The data START
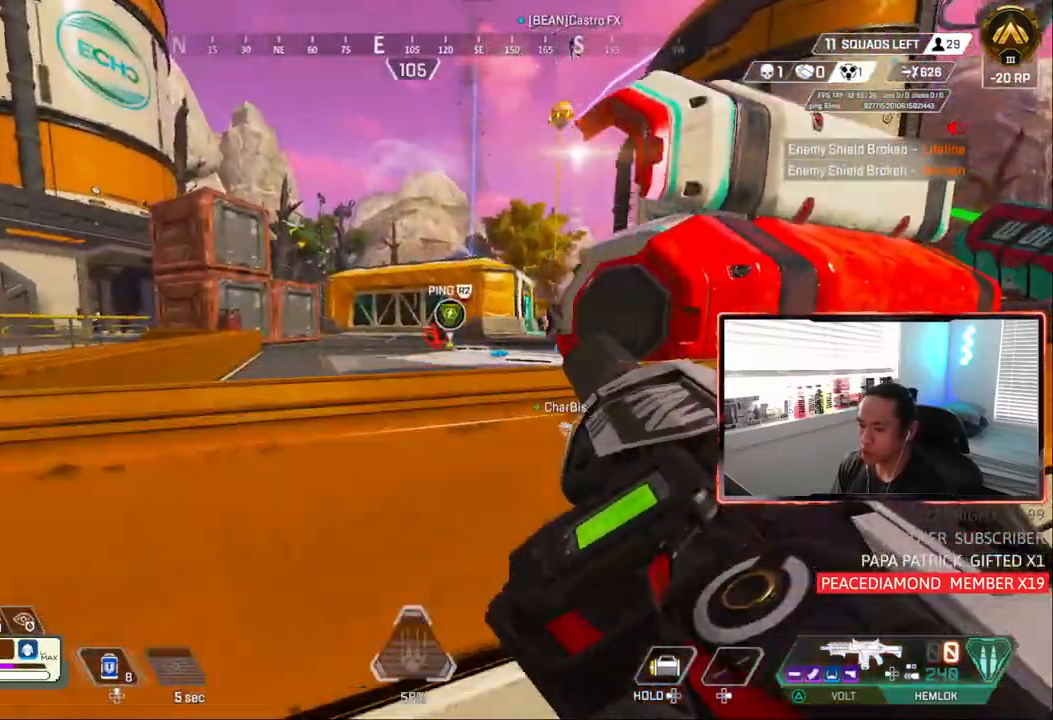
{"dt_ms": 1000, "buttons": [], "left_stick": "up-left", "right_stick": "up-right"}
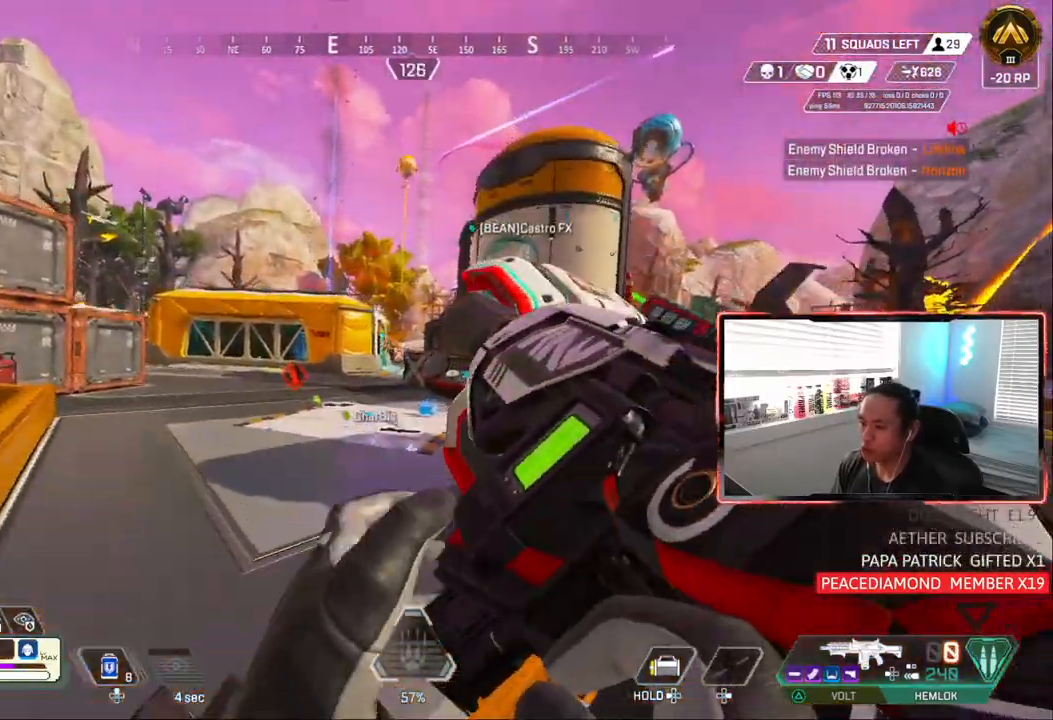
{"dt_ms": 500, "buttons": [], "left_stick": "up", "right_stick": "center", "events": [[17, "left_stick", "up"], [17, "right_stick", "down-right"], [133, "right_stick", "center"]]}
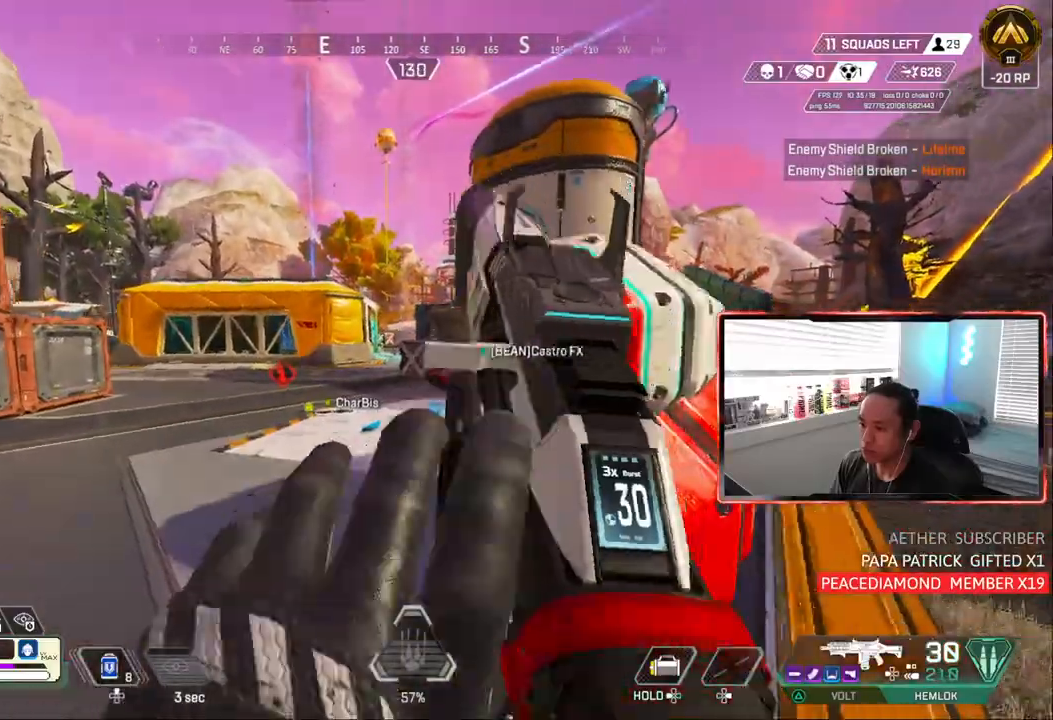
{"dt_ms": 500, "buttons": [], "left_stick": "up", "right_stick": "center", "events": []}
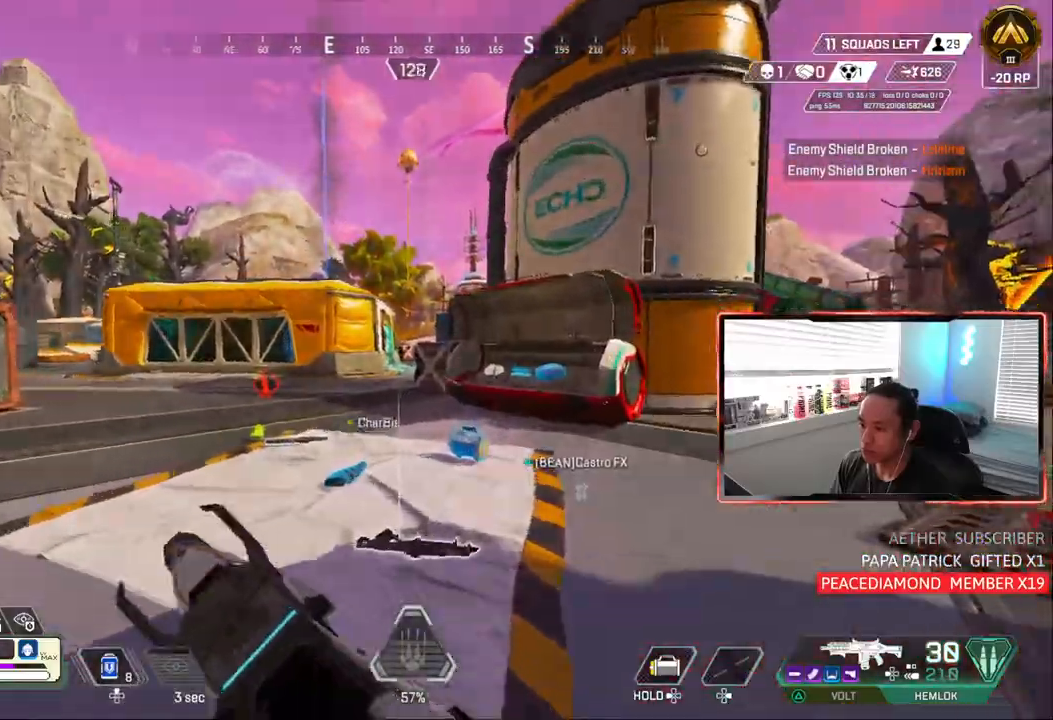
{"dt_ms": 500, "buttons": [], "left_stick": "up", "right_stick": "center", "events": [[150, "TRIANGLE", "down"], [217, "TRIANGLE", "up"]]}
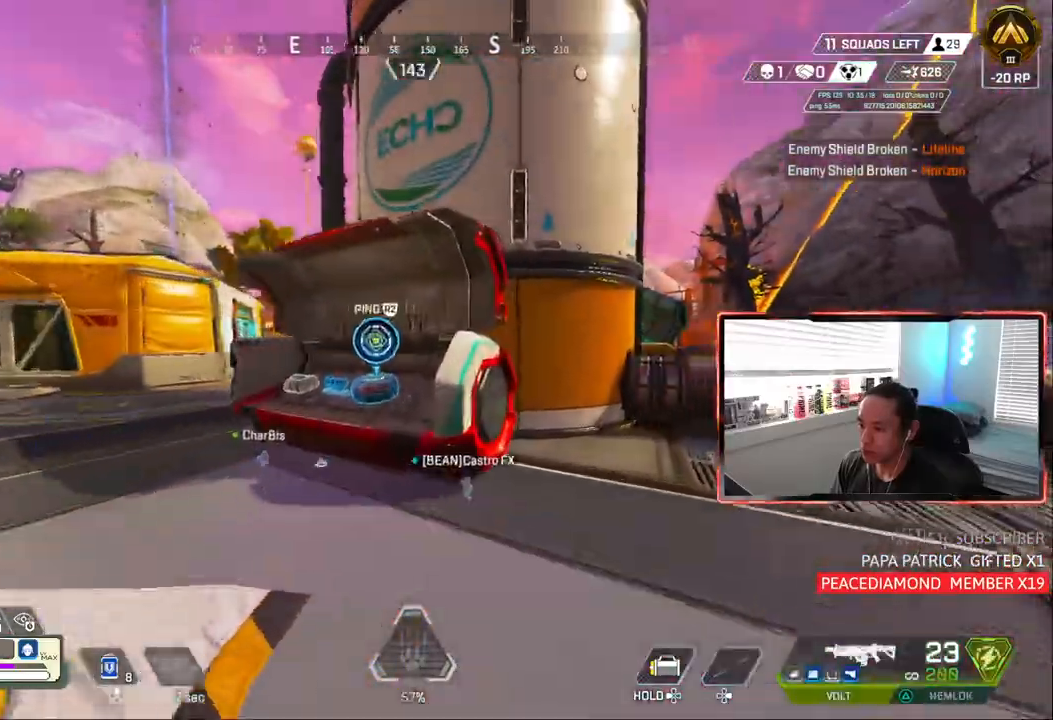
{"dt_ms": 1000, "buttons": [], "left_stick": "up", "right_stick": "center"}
The data END
What is needed: Copy all lines from the listing that contain "down".

Task result:
{"dt_ms": 500, "buttons": [], "left_stick": "up", "right_stick": "center", "events": [[17, "left_stick", "up"], [17, "right_stick", "down-right"], [133, "right_stick", "center"]]}
{"dt_ms": 500, "buttons": [], "left_stick": "up", "right_stick": "center", "events": [[150, "TRIANGLE", "down"], [217, "TRIANGLE", "up"]]}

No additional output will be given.